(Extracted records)
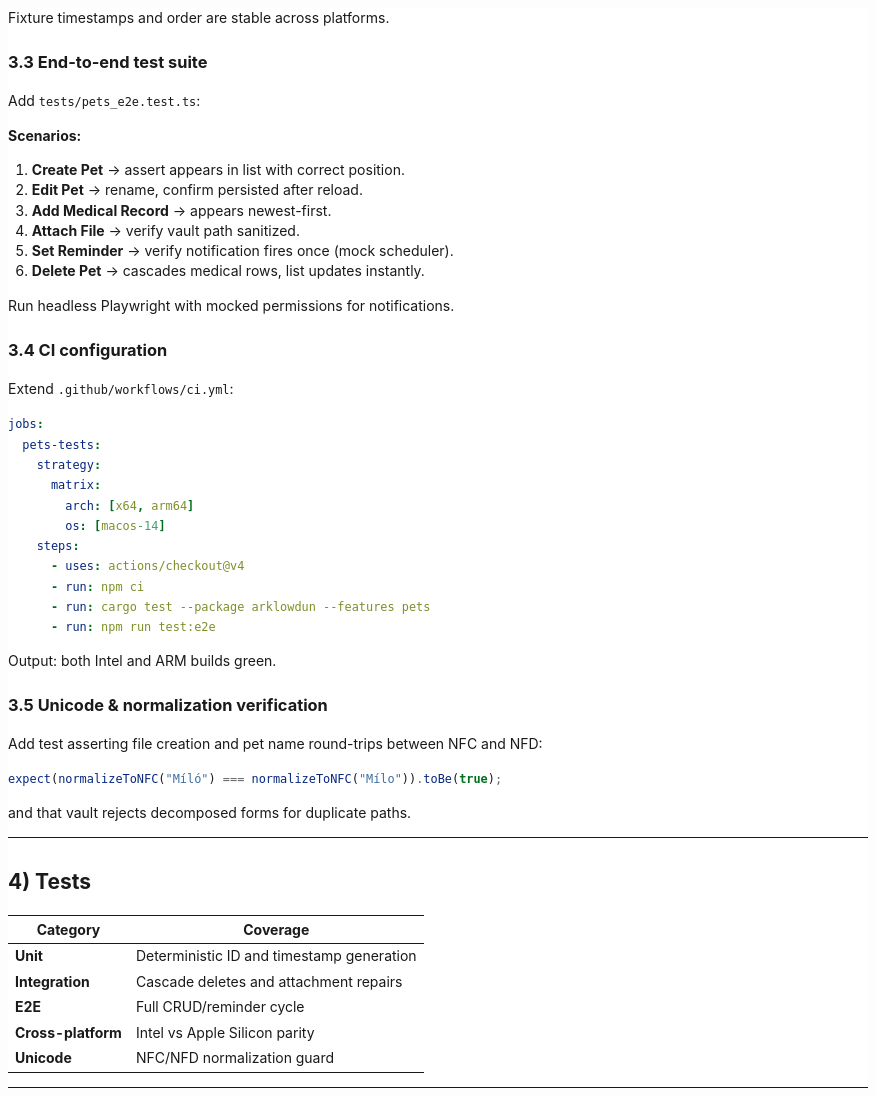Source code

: Fixture timestamps and order are stable across platforms.

### 3.3 End-to-end test suite

Add `tests/pets_e2e.test.ts`:

**Scenarios:**

1. **Create Pet** → assert appears in list with correct position.
2. **Edit Pet** → rename, confirm persisted after reload.
3. **Add Medical Record** → appears newest-first.
4. **Attach File** → verify vault path sanitized.
5. **Set Reminder** → verify notification fires once (mock scheduler).
6. **Delete Pet** → cascades medical rows, list updates instantly.

Run headless Playwright with mocked permissions for notifications.

### 3.4 CI configuration

Extend `.github/workflows/ci.yml`:

```yaml
jobs:
  pets-tests:
    strategy:
      matrix:
        arch: [x64, arm64]
        os: [macos-14]
    steps:
      - uses: actions/checkout@v4
      - run: npm ci
      - run: cargo test --package arklowdun --features pets
      - run: npm run test:e2e
```

Output: both Intel and ARM builds green.

### 3.5 Unicode & normalization verification

Add test asserting file creation and pet name round-trips between NFC and NFD:

```ts
expect(normalizeToNFC("Míló") === normalizeToNFC("Mílo")).toBe(true);
```

and that vault rejects decomposed forms for duplicate paths.

---

## 4) Tests

| Category           | Coverage                                  |
| ------------------ | ----------------------------------------- |
| **Unit**           | Deterministic ID and timestamp generation |
| **Integration**    | Cascade deletes and attachment repairs    |
| **E2E**            | Full CRUD/reminder cycle                  |
| **Cross-platform** | Intel vs Apple Silicon parity             |
| **Unicode**        | NFC/NFD normalization guard               |

---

**Exercise objective:** Retype nothing except the lines from the line holding "Run headless Playwright" through the last line of the entries, both included.

**Exercise output:**
Run headless Playwright with mocked permissions for notifications.

### 3.4 CI configuration

Extend `.github/workflows/ci.yml`:

```yaml
jobs:
  pets-tests:
    strategy:
      matrix:
        arch: [x64, arm64]
        os: [macos-14]
    steps:
      - uses: actions/checkout@v4
      - run: npm ci
      - run: cargo test --package arklowdun --features pets
      - run: npm run test:e2e
```

Output: both Intel and ARM builds green.

### 3.5 Unicode & normalization verification

Add test asserting file creation and pet name round-trips between NFC and NFD:

```ts
expect(normalizeToNFC("Míló") === normalizeToNFC("Mílo")).toBe(true);
```

and that vault rejects decomposed forms for duplicate paths.

---

## 4) Tests

| Category           | Coverage                                  |
| ------------------ | ----------------------------------------- |
| **Unit**           | Deterministic ID and timestamp generation |
| **Integration**    | Cascade deletes and attachment repairs    |
| **E2E**            | Full CRUD/reminder cycle                  |
| **Cross-platform** | Intel vs Apple Silicon parity             |
| **Unicode**        | NFC/NFD normalization guard               |

---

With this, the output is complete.